* Material provided
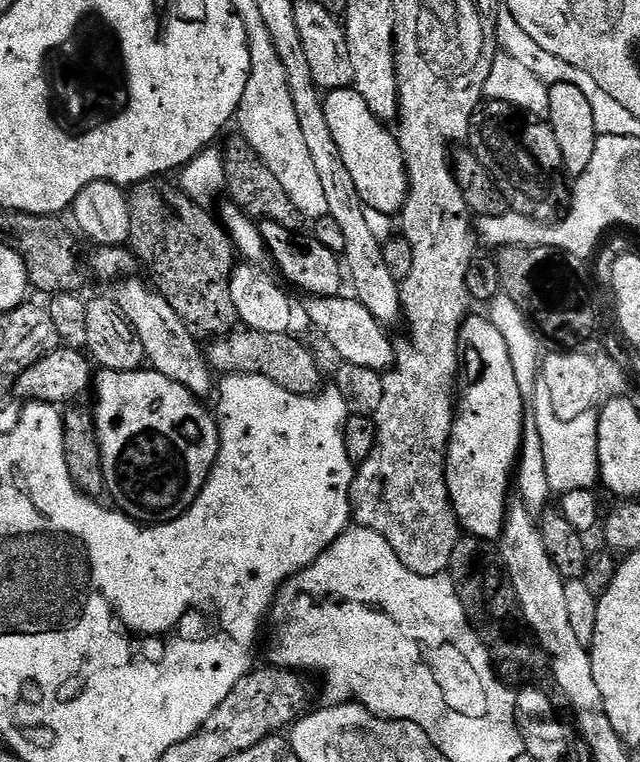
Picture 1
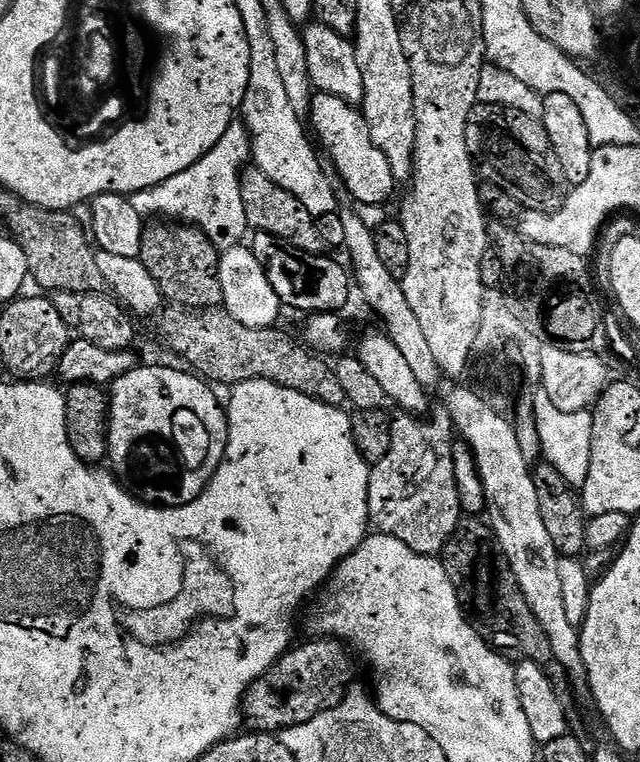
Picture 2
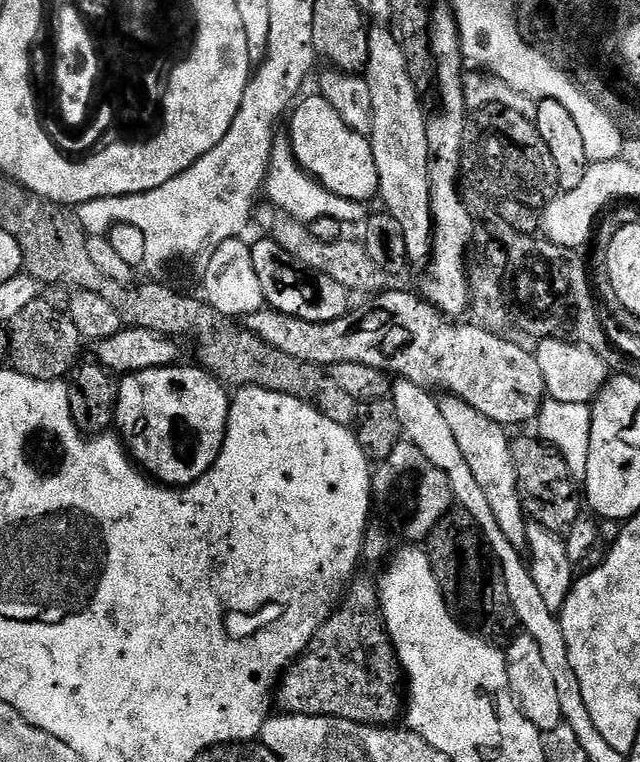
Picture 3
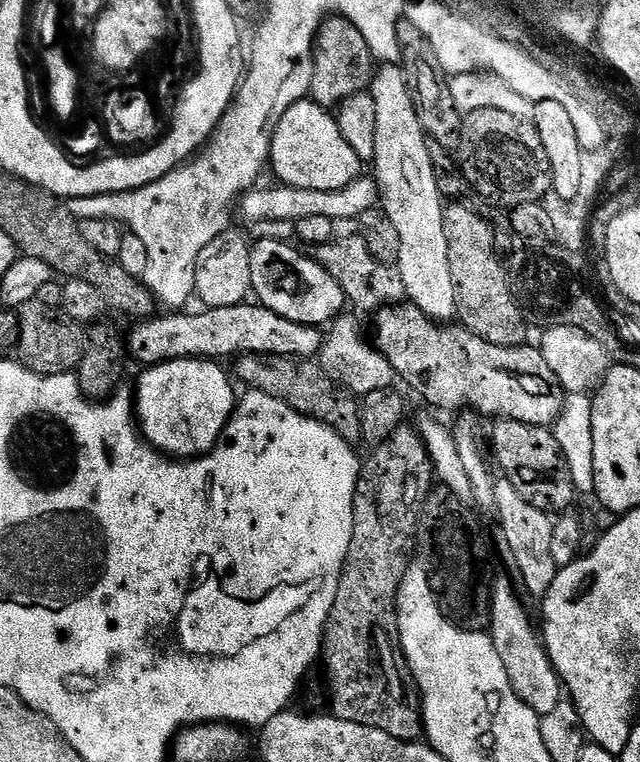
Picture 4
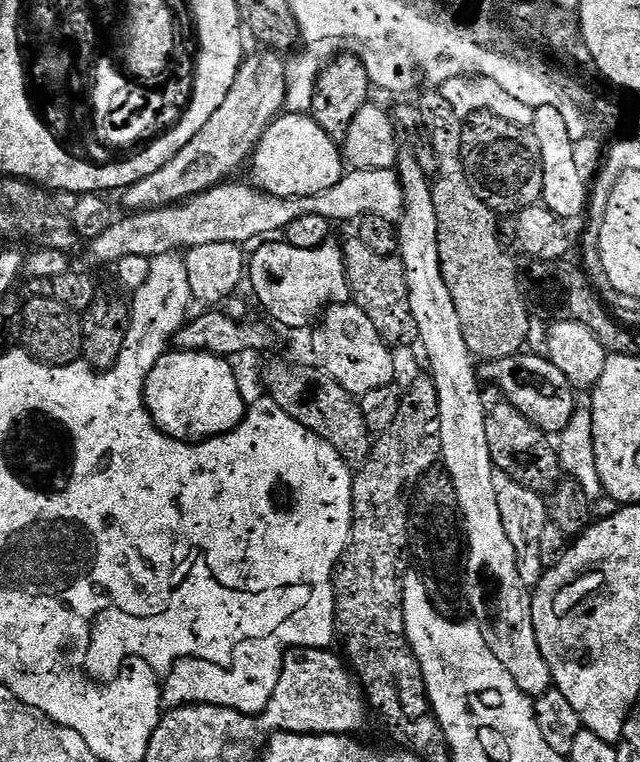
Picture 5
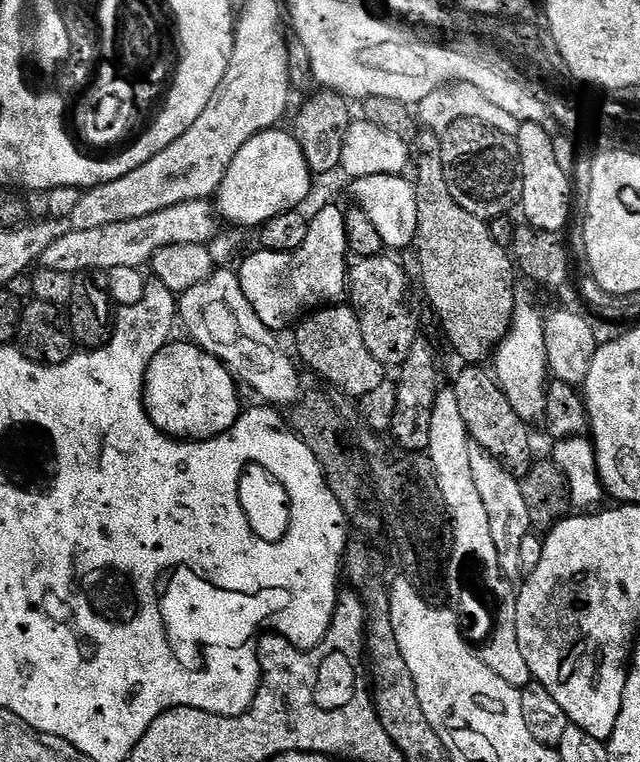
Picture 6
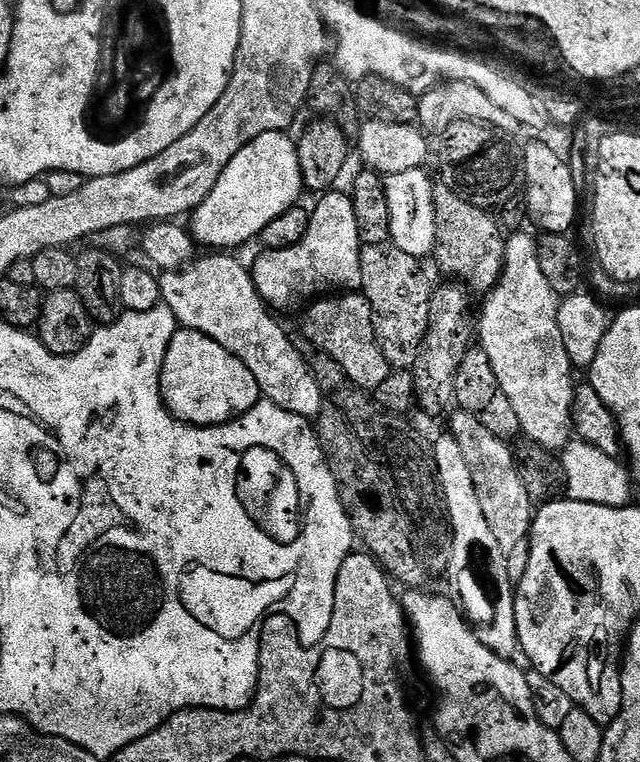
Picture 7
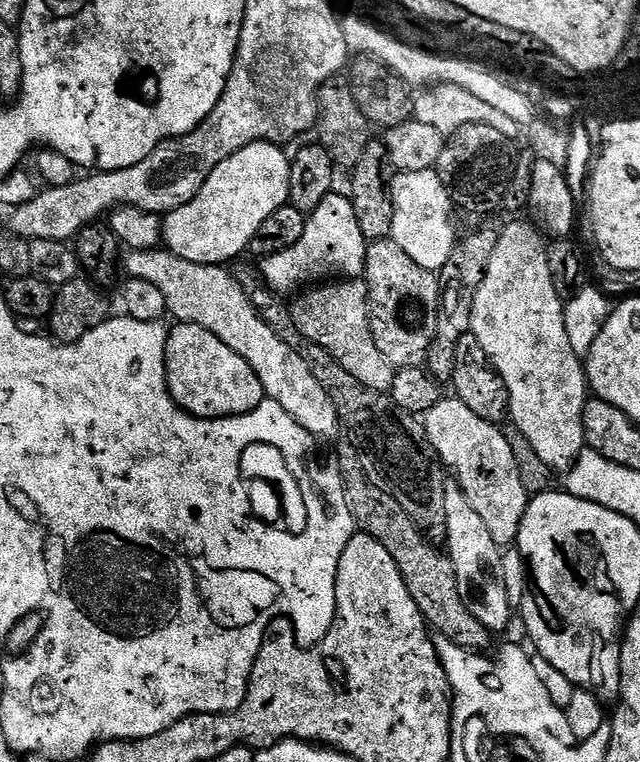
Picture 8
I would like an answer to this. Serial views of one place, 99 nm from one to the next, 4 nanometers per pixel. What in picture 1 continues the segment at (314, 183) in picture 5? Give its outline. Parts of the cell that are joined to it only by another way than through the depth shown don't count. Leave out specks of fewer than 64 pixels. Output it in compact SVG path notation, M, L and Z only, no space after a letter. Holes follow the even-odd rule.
M355 87L333 88L323 97L324 113L331 133L342 150L350 174L360 191L360 198L373 213L399 213L408 198L408 166L399 139L387 132L379 116Z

* Task instructions
All entries should be restated word for word; no images belong in the copy.

* Result
Picture 1
Picture 2
Picture 3
Picture 4
Picture 5
Picture 6
Picture 7
Picture 8
I would like an answer to this. Serial views of one place, 99 nm from one to the next, 4 nanometers per pixel. What in picture 1 continues the segment at (314, 183) in picture 5? Give its outline. Parts of the cell that are joined to it only by another way than through the depth shown don't count. Leave out specks of fewer than 64 pixels. Output it in compact SVG path notation, M, L and Z only, no space after a letter. Holes follow the even-odd rule.
M355 87L333 88L323 97L324 113L331 133L342 150L350 174L360 191L360 198L373 213L399 213L408 198L408 166L399 139L387 132L379 116Z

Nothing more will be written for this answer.